Quoted passage:
▬▬▬
[Dave Birch] I’m always keen to try out innovative new payment products. And I’m an O2 Premium Customer, or whatever it’s called. So when I was idling around in London yesterday and happened past an O2 outlet offering the new “O2 Money” prepaid card, I thought I’d pop in a get one. Since it’s a prepaid card, I assumed it would be a bit like getting one at the newsagent or supermarket. I wandered in, expecting to hand over £50 and walk out with a card with £50 on it. But it turns out that despite the big advertising poster in the shop window, the doesn’t actually sell them. The guy told me I had to go home and apply on the interweb. Oh well. One night I was bored enough at home to try and do this, so I went to the O2 Money web site. I thought I’d get a card for my son to use. The web site asks you to put the mobile number in and sends you a code. I did this, and got the code. I typed it in expecting to see a screen saying “congratulations” but instead I got another form asking me to top up the phone using one of my other cards. Naturally I couldn’t be bothered to do this, so I still don’t have a card and nor does my son.

Since O2 already know my address, phone number and bank account details, and have a decade-long credit history on me, Wouldn’t it have been cheaper and simpler to have a “text ‘yes’ to XXXXX and we’ll post you a card” option? Why no integration?

Irrespective of my whining, I think O2 Money has had a pretty successful launch. There is a big advertising campaign, which appears to be working, and plenty of cards are going out the door. Is the UK about to accelerate its prepaid market to the point where prepaid Visa cards and MasterCards are mass market products? Is the UK about to look more like the US?
▬▬▬
Apply what you read:
(A) In the O2 Money blog post, what did the man in the O2 outlet tell the writer to do to get the card?
(B) In the O2 Money blog post, substitute "coordination" for "integration" and write out the passage from "Since O2 already" to "Why no integration?".
(C) Proceed with the O2 Money blog post, picking up right after its final sentence.

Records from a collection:
▬▬▬
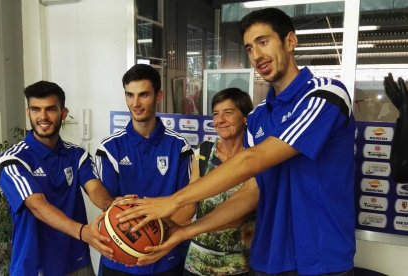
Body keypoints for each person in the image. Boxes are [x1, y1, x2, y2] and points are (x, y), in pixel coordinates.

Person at [121, 8, 356, 276]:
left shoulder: (325, 95)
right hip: (268, 260)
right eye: (249, 48)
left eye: (263, 42)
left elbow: (252, 160)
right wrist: (187, 231)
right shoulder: (258, 118)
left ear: (290, 41)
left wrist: (173, 201)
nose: (256, 56)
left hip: (321, 261)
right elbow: (250, 193)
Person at [0, 81, 114, 276]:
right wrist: (83, 232)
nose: (43, 117)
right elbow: (37, 205)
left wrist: (115, 208)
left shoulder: (77, 154)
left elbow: (95, 190)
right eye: (36, 109)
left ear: (63, 113)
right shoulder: (12, 160)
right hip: (34, 265)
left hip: (76, 261)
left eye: (50, 109)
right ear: (29, 113)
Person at [95, 64, 194, 275]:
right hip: (120, 258)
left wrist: (154, 226)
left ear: (159, 96)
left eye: (143, 95)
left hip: (167, 258)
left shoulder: (180, 147)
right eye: (130, 95)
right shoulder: (110, 148)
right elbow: (109, 205)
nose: (135, 103)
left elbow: (187, 206)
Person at [180, 88, 257, 276]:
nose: (220, 120)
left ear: (245, 117)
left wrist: (186, 231)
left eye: (228, 112)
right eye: (216, 114)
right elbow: (189, 206)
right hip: (196, 263)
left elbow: (238, 216)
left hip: (239, 266)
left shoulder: (255, 158)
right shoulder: (204, 153)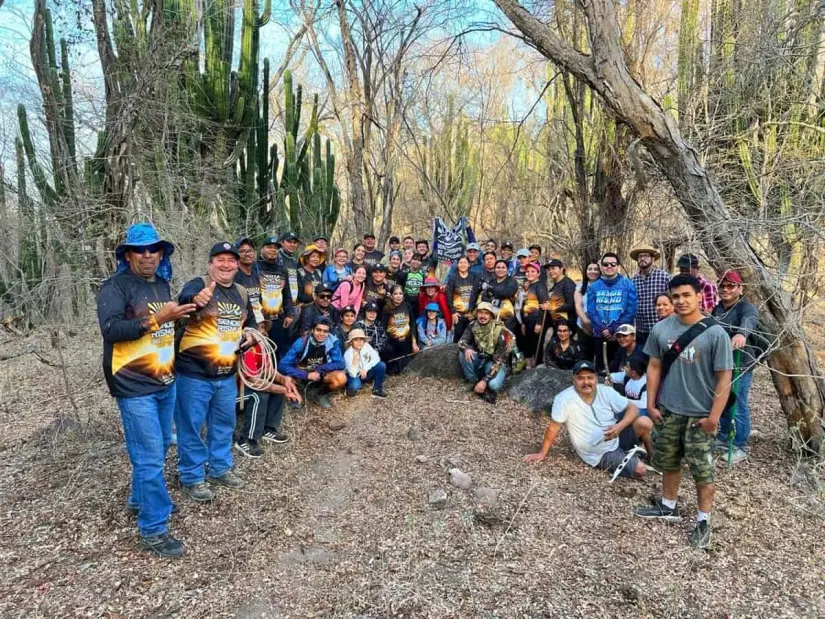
▬▬▬
Numbered answers:
(A) He told the writer to go home and apply on the interweb.

(B)
Since O2 already know my address, phone number and bank account details, and have a decade-long credit history on me, Wouldn’t it have been cheaper and simpler to have a “text ‘yes’ to XXXXX and we’ll post you a card” option? Why no coordination?

(C)
In the United States, open loop (bank issued) pre-paid cards have experienced only moderate success.

[From National ACH: Pre-Paid Cards Boom or Bust ?]

Not sure I’d qualify them as a moderate success, since they are a big business, but to get to the point where everyone has one will still take some breakthrough.

Mercator estimates users loaded $187.2 billion onto closed-loop cards last year, up 4.3% from 2007’s estimated load of $179.6 billion. But open-loop or network-branded prepaid cards offered by banks and payment processors are coming on strong. Mercator pegs their 2008 load value at $60.4 billion, up 48.5% from 2007’s estimated $40.7 billion.

[From News]

But perhaps the mobile phone is, once again, the special sauce. The idea of prepaid cards in phones, or prepaid stickers on phones, has plenty of momentum.

mobile payments will gain momentum with prepaid – even without penetration of NFC terminals to support it.

[From Mobile Payments at the Point of Sale [ATM, Debit & Prepaid Forum 2009] — Payments Views from Glenbrook Partners]

See. But there’s another point here, though, I think. Our experience, gained from a number of projects that involve both prepaid cards and mobile phone is that the combination of prepaid card and phone (in the O2 sense) is powerful even without technical integration between the two as in NFC. Provided that the cardholder can see the balance of the card on their phone, then they will use the card more. Simply knowing the balance (and the mobile phone is by far the easiest way to achieve this) is enough to boost card use: there’s no immediate need for any really fancy functions.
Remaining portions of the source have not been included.